Mastering the Marketing Mix: Product, Price, and Distribution Strategies
The Marketing Mix
The marketing mix is the set of controllable variables a company uses to create a specific market position and influence its target market. These variables are: product, price, distribution, and communication.
Product Levels
Commodity: The core benefit or need the product satisfies.
Formal Product: Attributes that differentiate the product, including:
- Quality: Technical (functional performance) and economic (durability and value).
- Brand: Name, term, sign, symbol, design, or combination, identifying and differentiating the product. To build a strong brand:
- Create a memorable and pronounceable name.
- Associate the brand with the product’s world.
- Design a strong logo to differentiate from competitors.
- Emphasize a unique product feature in all communications.
- Avoid complex advertising that confuses consumers.
- Packaging: Important for consumer needs (comfort, utility), influencing purchase, storage, and use.
Augmented Product: Additional benefits associated with the purchase.
Product Life Cycle
The chronological process from product launch to demise, influenced by demand instability and market novelties. Phases include:
Introduction/Launch Phase
- Low sales volume and high investment.
- Strong technical, commercial, and communication efforts.
- Market introduction challenges.
- Low saturation and few competitors.
- Longer and more complex for novel products.
Growth Phase
- Rapid sales growth.
- Manufacturing process refinement.
- Increased production to meet demand.
- Rising number of competitors and manufacturing costs.
- High, but potentially decreasing, prices.
Maturity Phase
- Sales growth slows.
- Sophisticated manufacturing and technology standardization.
- Low manufacturing costs.
- Many competitors attracted by high profits.
- Price wars may occur.
- Emphasis on product differentiation.
Decline Phase
- Sales decline due to falling demand.
- Profits diminish.
- Price reductions.
- Company aims for elimination or replacement.
Pricing Strategies
Cost-Based Pricing
Simplest method: adding a margin to unit manufacturing costs.
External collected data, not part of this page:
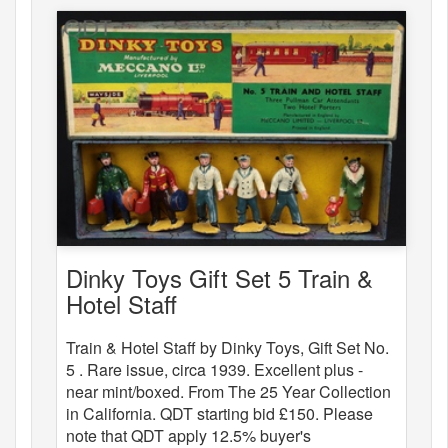
Dinky Toys Gift Set 5 Train &
Hotel Staff
Train & Hotel Staff by Dinky Toys, Gift Set No.
5 . Rare issue, circa 1939. Excellent plus -
near mint/boxed. From The 25 Year Collection
in California. QDT starting bid £150. Please
note that QDT apply 12.5% buyer's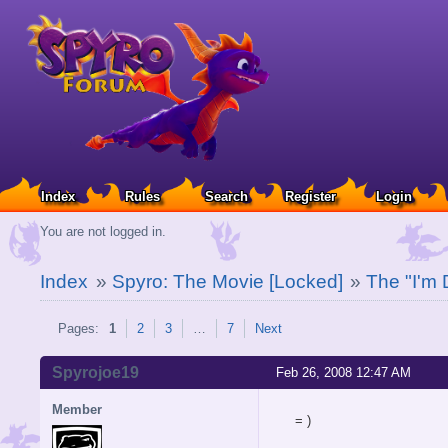
Index
Rules
Search
Register
Login
You are not logged in.
Index
»
Spyro: The Movie [Locked]
»
The "I'm 
Pages:
1
2
3
…
7
Next
Spyrojoe19
Feb 26, 2008 12:47 AM
Member
= )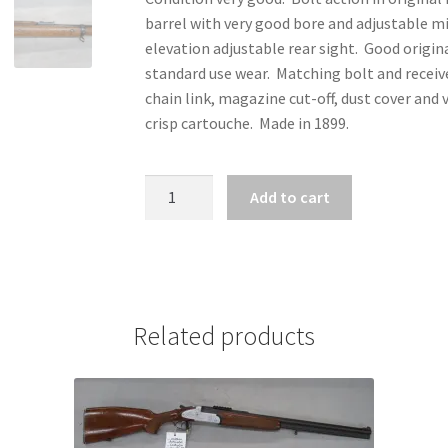
barrel with very good bore and adjustable mi
elevation adjustable rear sight. Good origi
standard use wear. Matching bolt and receiv
chain link, magazine cut-off, dust cover and
crisp cartouche. Made in 1899.
ZZ31671
Add to cart
-
LEE
METFORD
NO1*
.303
Related products
BRITISH
quantity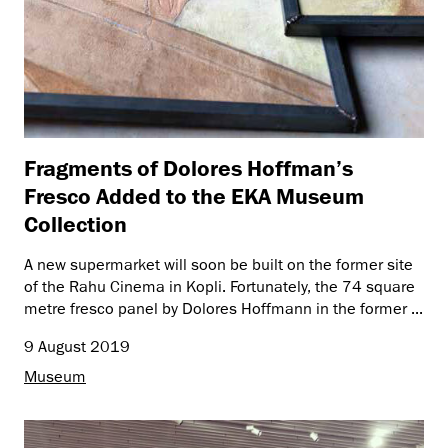
Fragments of Dolores Hoffman’s
Fresco Added to the EKA Museum
Collection
A new supermarket will soon be built on the former site
of the Rahu Cinema in Kopli. Fortunately, the 74 square
metre fresco panel by Dolores Hoffmann in the former ...
9 August 2019
Museum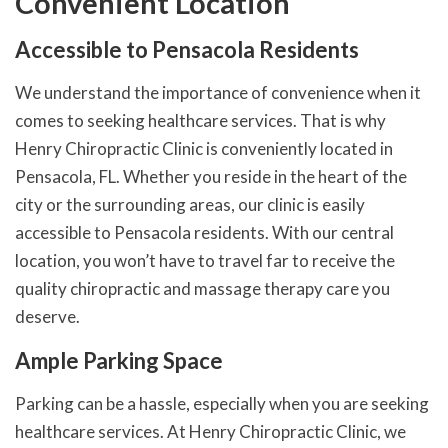
Convenient Location
Accessible to Pensacola Residents
We understand the importance of convenience when it
comes to seeking healthcare services. That is why
Henry Chiropractic Clinic is conveniently located in
Pensacola, FL. Whether you reside in the heart of the
city or the surrounding areas, our clinic is easily
accessible to Pensacola residents. With our central
location, you won’t have to travel far to receive the
quality chiropractic and massage therapy care you
deserve.
Ample Parking Space
Parking can be a hassle, especially when you are seeking
healthcare services. At Henry Chiropractic Clinic, we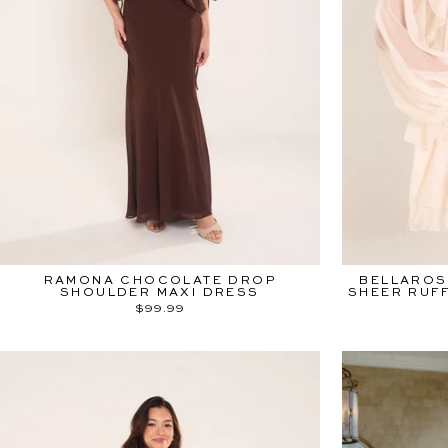
RAMONA CHOCOLATE DROP
BELLAROS
SHOULDER MAXI DRESS
SHEER RUFF
$99.99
- Fixed Costs: Constant regardless of production volume.
- Variable Costs: Vary depending on goods produced.
- Total Cost (TC) = Fixed Costs (FC) + Variable Costs (VC).
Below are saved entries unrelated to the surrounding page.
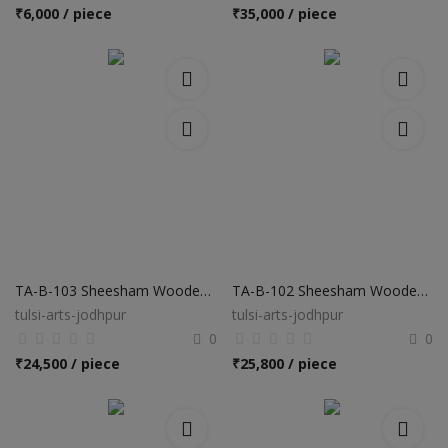
Hotels
₹
6,000 / piece
₹
35,000 / piece
Wishlist
Blog
Contact
Login
Register
Location
TA-B-103 Sheesham Wooden Bed
TA-B-102 Sheesham Wooden Bed
tulsi-arts-jodhpur
tulsi-arts-jodhpur
INR (₹)
0
0
₹
24,500 / piece
₹
25,800 / piece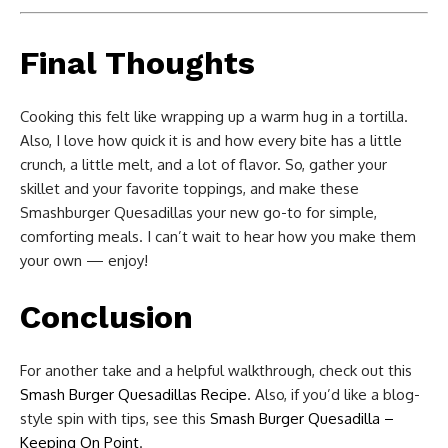
Final Thoughts
Cooking this felt like wrapping up a warm hug in a tortilla.
Also, I love how quick it is and how every bite has a little
crunch, a little melt, and a lot of flavor. So, gather your
skillet and your favorite toppings, and make these
Smashburger Quesadillas your new go-to for simple,
comforting meals. I can’t wait to hear how you make them
your own — enjoy!
Conclusion
For another take and a helpful walkthrough, check out this
Smash Burger Quesadillas Recipe
. Also, if you’d like a blog-
style spin with tips, see this
Smash Burger Quesadilla –
Keeping On Point
.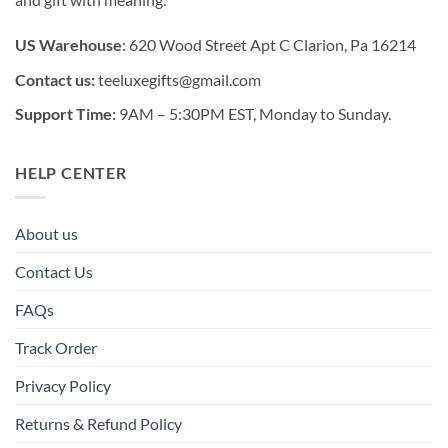
US Warehouse
: 620 Wood Street Apt C Clarion, Pa 16214
Contact us:
teeluxegifts@gmail.com
Support Time:
9AM – 5:30PM EST, Monday to Sunday.
HELP CENTER
About us
Contact Us
FAQs
Track Order
Privacy Policy
Returns & Refund Policy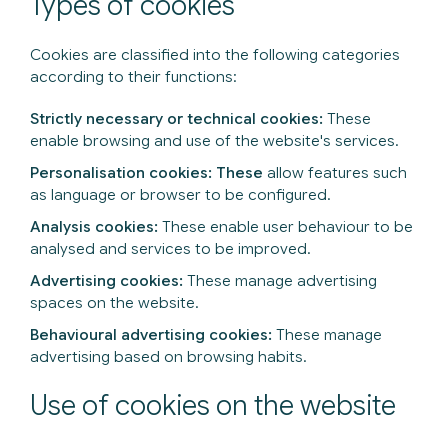
Types of cookies
Cookies are classified into the following categories
according to their functions:
Strictly necessary or technical cookies:
These
enable browsing and use of the website's services.
Personalisation cookies: These
allow features such
as language or browser to be configured.
Analysis cookies:
These enable user behaviour to be
analysed and services to be improved.
Advertising cookies:
These manage advertising
spaces on the website.
Behavioural advertising cookies:
These manage
advertising based on browsing habits.
Use of cookies on the website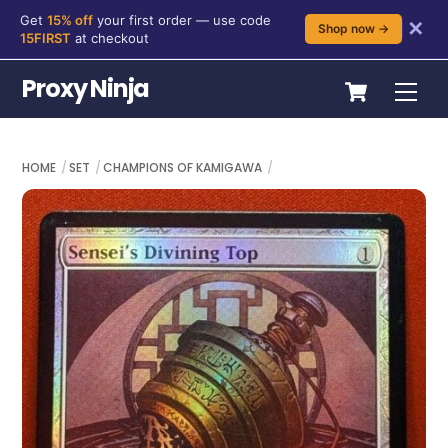
Get
15% off
your first order — use code
✕
Shop now →
15FIRST
at checkout
Skip
Cart
Proxy Ninja
Me
to
content
HOME
SET
CHAMPIONS OF KAMIGAWA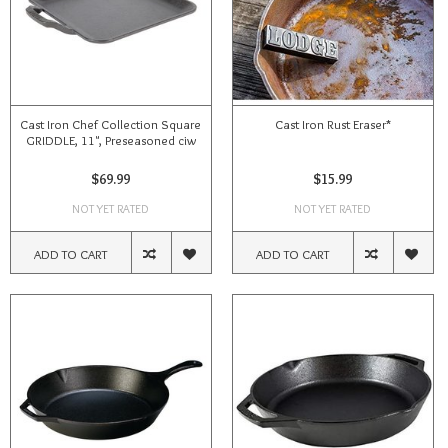
Cast Iron Chef Collection Square
Cast Iron Rust Eraser*
GRIDDLE, 11", Preseasoned ciw
$69.99
$15.99
NOT YET RATED
NOT YET RATED
ADD TO CART
ADD TO CART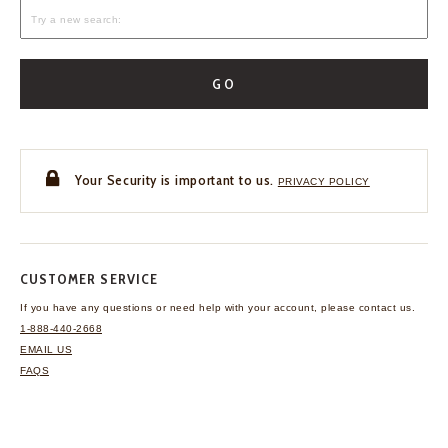
GO
Your Security is important to us.
PRIVACY POLICY
CUSTOMER SERVICE
If you have any questions
or need help with your
account, please contact us.
1-888-440-2668
EMAIL US
FAQS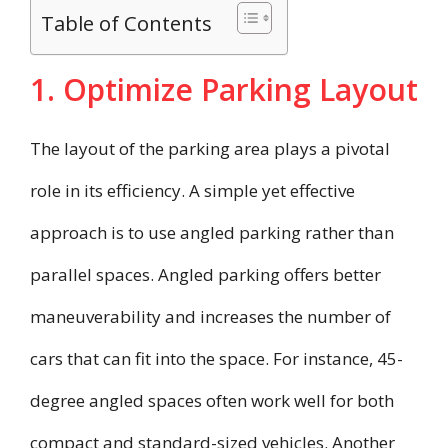
Table of Contents
1. Optimize Parking Layout
The layout of the parking area plays a pivotal
role in its efficiency. A simple yet effective
approach is to use angled parking rather than
parallel spaces. Angled parking offers better
maneuverability and increases the number of
cars that can fit into the space. For instance, 45-
degree angled spaces often work well for both
compact and standard-sized vehicles. Another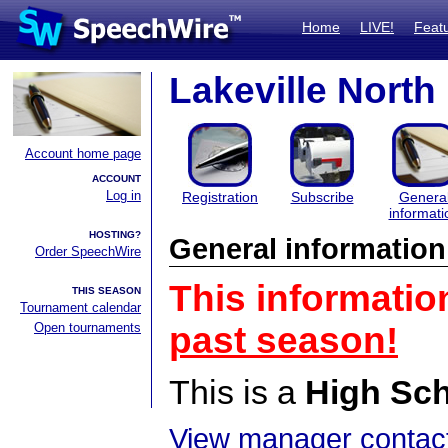
Home
LIVE!
Feat
Lakeville Nort
Account home page
ACCOUNT
Log in
Registration
Subscribe
Genera
informati
HOSTING?
General information
Order SpeechWire
This informatio
THIS SEASON
Tournament calendar
Open tournaments
past season!
This is a
High Sc
View manager contact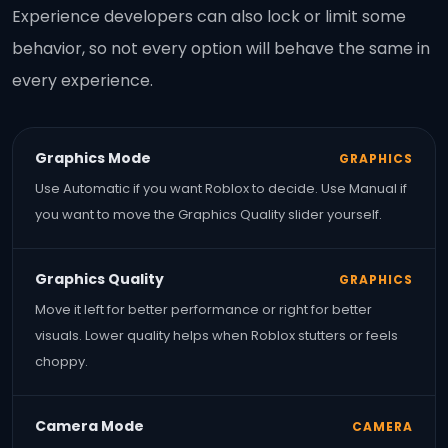
Experience developers can also lock or limit some
behavior, so not every option will behave the same in
every experience.
Graphics Mode
GRAPHICS
Use Automatic if you want Roblox to decide. Use Manual if
you want to move the Graphics Quality slider yourself.
Graphics Quality
GRAPHICS
Move it left for better performance or right for better
visuals. Lower quality helps when Roblox stutters or feels
choppy.
Camera Mode
CAMERA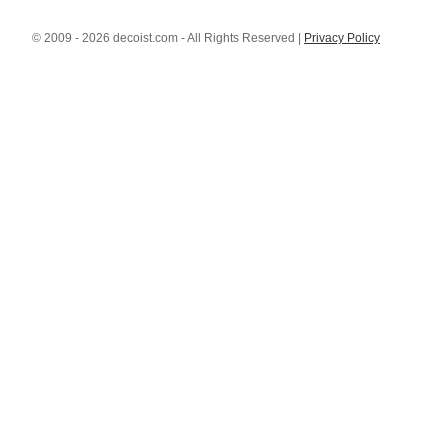
© 2009 - 2026 decoist.com - All Rights Reserved |
Privacy Policy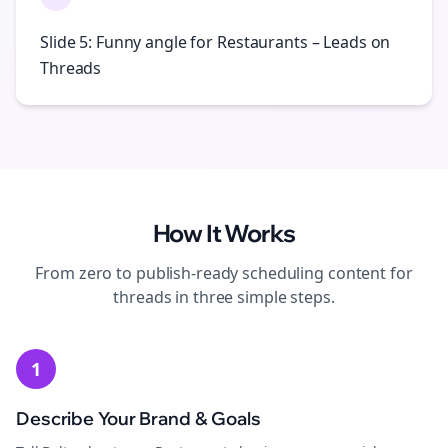
Slide 5: Funny angle for Restaurants – Leads on
Threads
How It Works
From zero to publish-ready
scheduling
content for
threads
in three simple steps.
1
Describe Your Brand & Goals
- Advantage: Price covers production costs. Disadvantage: Ignores competition.
Demand-Based Pricing
Price is set based on consumer willingness to pay.
Competition-Based Pricing
- Setting prices below competitors: Cost leaders can achieve positive benefits.
- Setting prices above competitors: Viable if consumers perceive higher quality or favorable market conditions.
Sales Boosting Strategies
- Discounts.
- Psychological pricing: Higher price conveys exclusivity.
- Captive pricing: Low product price, high accessory prices.
New Product Strategies
- Introduction Strategy: Low prices for market advantage during expected high growth.
- High Price Strategy: Premium pricing for innovative products targeting early adopters.
- Maintenance Strategy: Price stabilization at a normal market level.
Life Cycle Pricing Strategies
- Launch phase: Low price.
- Growth phase: Stable price.
- Maturity phase: Stable price.
- Decline phase: Price reduction.
Competition-Based Strategies
- Higher prices: Signal superior quality.
- Lower prices: Offset product disadvantages.
- Similar prices: Differentiation based on other qualities.
Distribution
Making the product available to consumers in the desired quantity, time, and location. Intermediaries act as liaisons between the company and the consumer.
Distribution Channels
- Direct Channel: Manufacturer sells directly to consumers.
- Short Channels: Manufacturer sells to retailers, who sell to consumers.
- Long Channels: Manufacturer sells to wholesalers, who sell to distributors or representatives, who then sell to other wholesalers or retailers.